This project entails working with CIA World Factbook data statistics which can be gotten from this link https://www.cia.gov/library/publications/the-world-factbook/ and it contains the statistics of all the countries on Earth
The Factbook contains demographic information like:
population - The population as of 2015.
population_growth - The annual population growth rate, as a percentage.
area - The total land and water area.
In this project, i will use the basics of SQL to explore and analyze the data. link to get the database https://dsserver-prod-resources-1.s3.amazonaws.com/257/factbook.db
%%capture
%load_ext sql
%sql sqlite:///factbook.db
#connecting the jupyter notebook to the database file
%%sql
SELECT * FROM sqlite_master WHERE type='table';
We have seen the contents of our file and the data types above.
%%sql
SELECT * FROM facts limit 5;
what i did above was to easily have acess the content of my database.
We are getting close to how to approach our data
lets start calculating some summary statistics of our file
%%sql
select
min(population) min_population,
max(population) max_population,
min(population_growth) min_population_growth,
max(population_growth) max_population_growth
from facts
our maximum population has 7256490011 value which is approximately 7.2 billion people.
while our minimum population recorded 0 value, could it be the antarctica region or zone with no one living there??
we have minimum population growth as 0, while maximum population growth was 4.02
Now we are interested in gettin the countries with the minimum and maximum population. let us see further
%%sql
select *
from facts
where population == (select min(population) from facts)
Yea, our guesses where right and correct.

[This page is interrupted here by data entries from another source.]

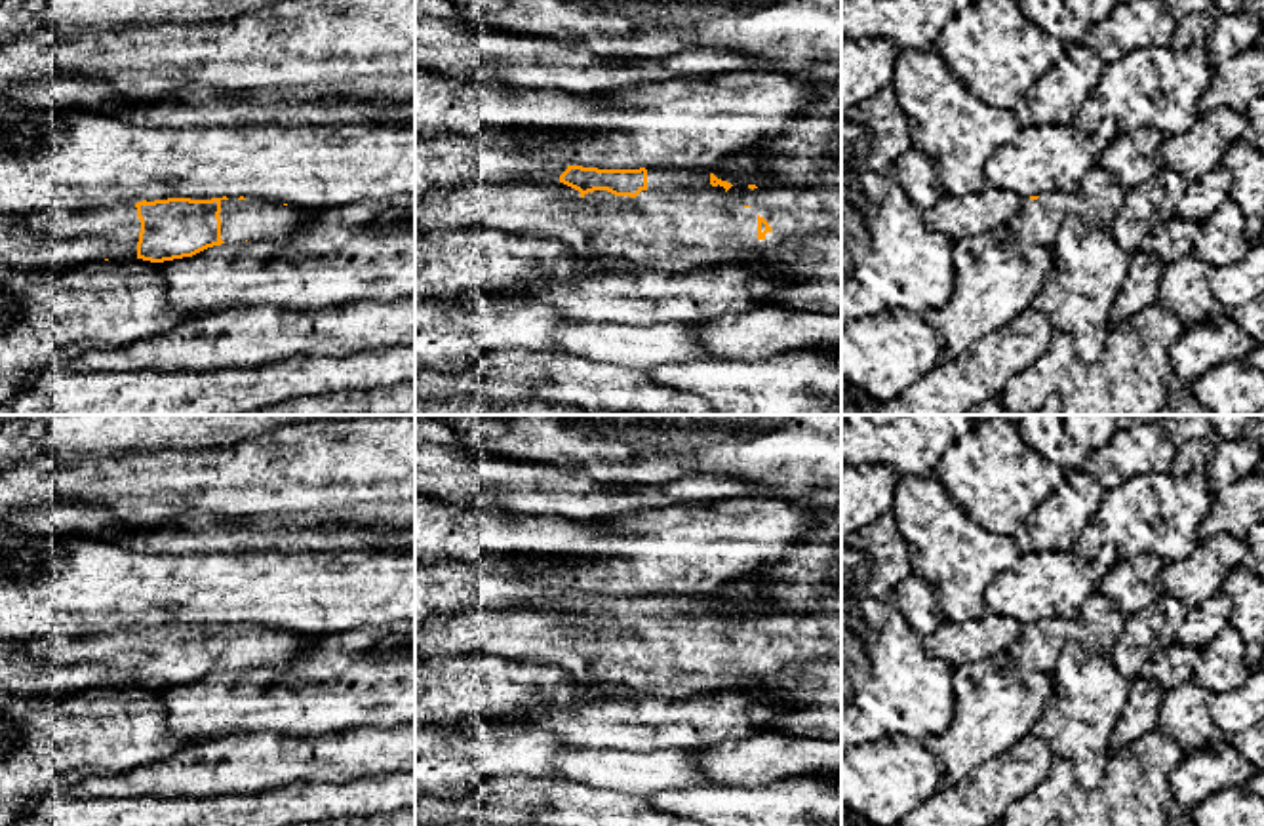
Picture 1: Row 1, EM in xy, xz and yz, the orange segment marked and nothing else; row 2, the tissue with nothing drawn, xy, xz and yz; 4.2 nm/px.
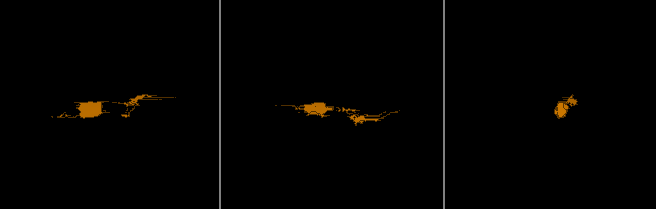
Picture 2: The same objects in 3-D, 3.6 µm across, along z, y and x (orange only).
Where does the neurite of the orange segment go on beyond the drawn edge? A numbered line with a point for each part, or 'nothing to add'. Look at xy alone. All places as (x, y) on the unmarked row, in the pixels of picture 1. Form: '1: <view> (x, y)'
1: xy (240, 646)
2: xy (54, 667)

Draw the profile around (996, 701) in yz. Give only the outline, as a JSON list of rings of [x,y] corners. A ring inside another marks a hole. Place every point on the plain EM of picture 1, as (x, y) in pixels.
[[[1003,651],[954,668],[950,687],[948,727],[923,740],[942,763],[944,786],[959,784],[1032,735],[1053,693],[1053,676],[1026,670]]]

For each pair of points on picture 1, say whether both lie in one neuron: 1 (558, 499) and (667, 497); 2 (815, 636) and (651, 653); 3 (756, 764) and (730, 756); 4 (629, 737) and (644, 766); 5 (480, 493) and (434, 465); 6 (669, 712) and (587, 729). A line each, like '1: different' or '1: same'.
1: same
2: same
3: same
4: different
5: same
6: same

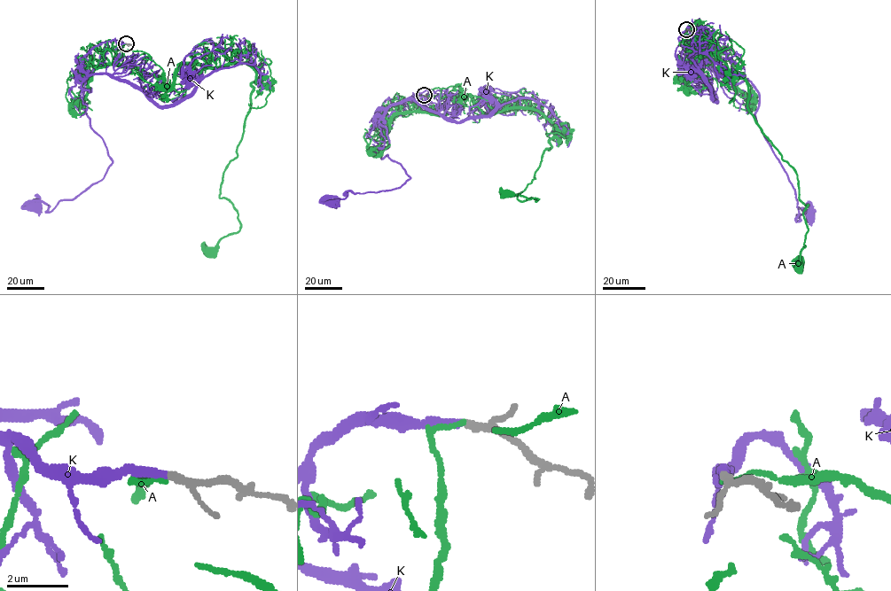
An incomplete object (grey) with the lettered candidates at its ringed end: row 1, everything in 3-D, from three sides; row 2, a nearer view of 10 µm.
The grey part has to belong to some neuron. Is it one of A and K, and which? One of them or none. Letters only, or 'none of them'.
K

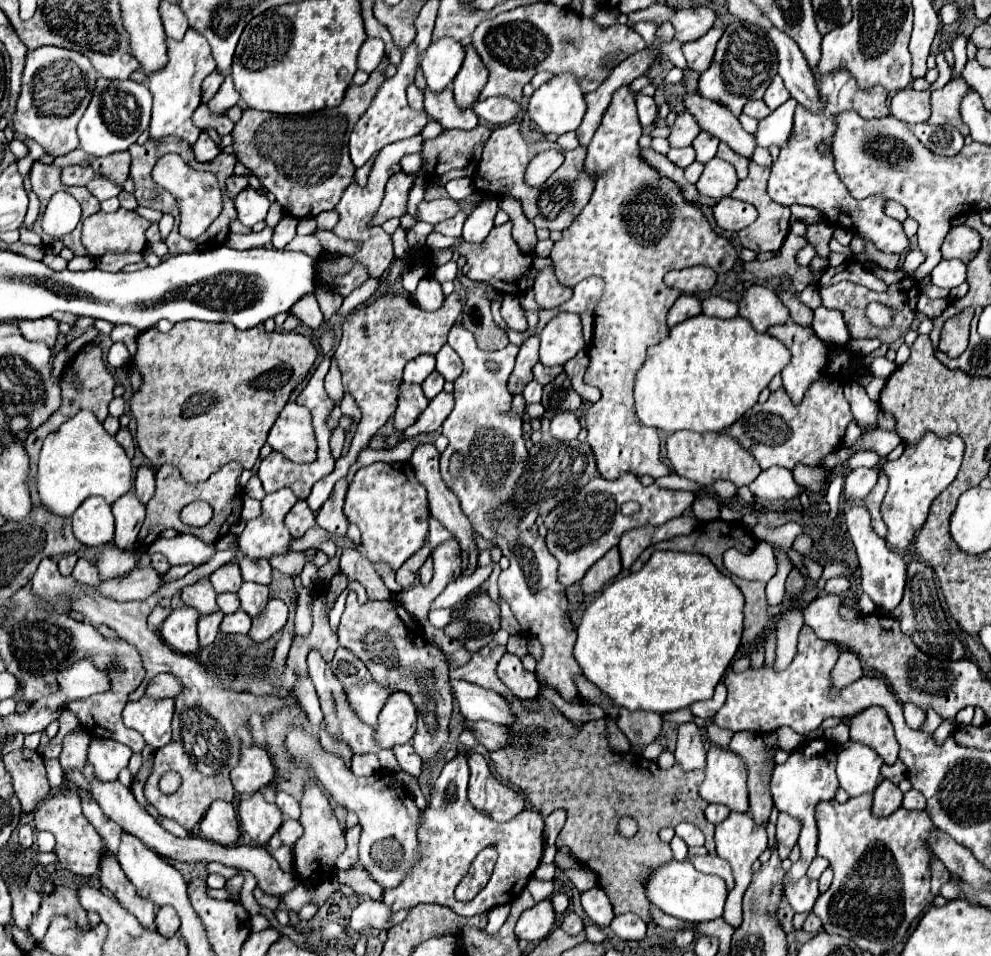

The region with the least population is Antarctica. Now let us move on to the countries with the highest population. (i used nested subqueries in this context in nesting the calculation of the minimum population inside the major query
%%sql
select *
from facts
where population == (select max(population) from facts)
Now to our surprise, we are seeing the name of the country as world right?? yes, the only way to explain this is that the dataset had world as the row measuring the total population of the world which is about 7.2 billion people
%%sql
select avg(population), avg(area)
from facts
We can now see that the average population of the world is 62094928.32231405 which is about 62 million people, and the average area is 555093.546184739 which is about 555 thousand km^2 sq/area
%%sql
select *
from facts
where
population > (select avg(population) from facts) and
area < (select avg(area) from facts)
Good, seems little, it is a way of going through the basics of sql, which covers some syntax(not all) mostly used in its operation such as select, min, max, from, where etc. we are done with the basics.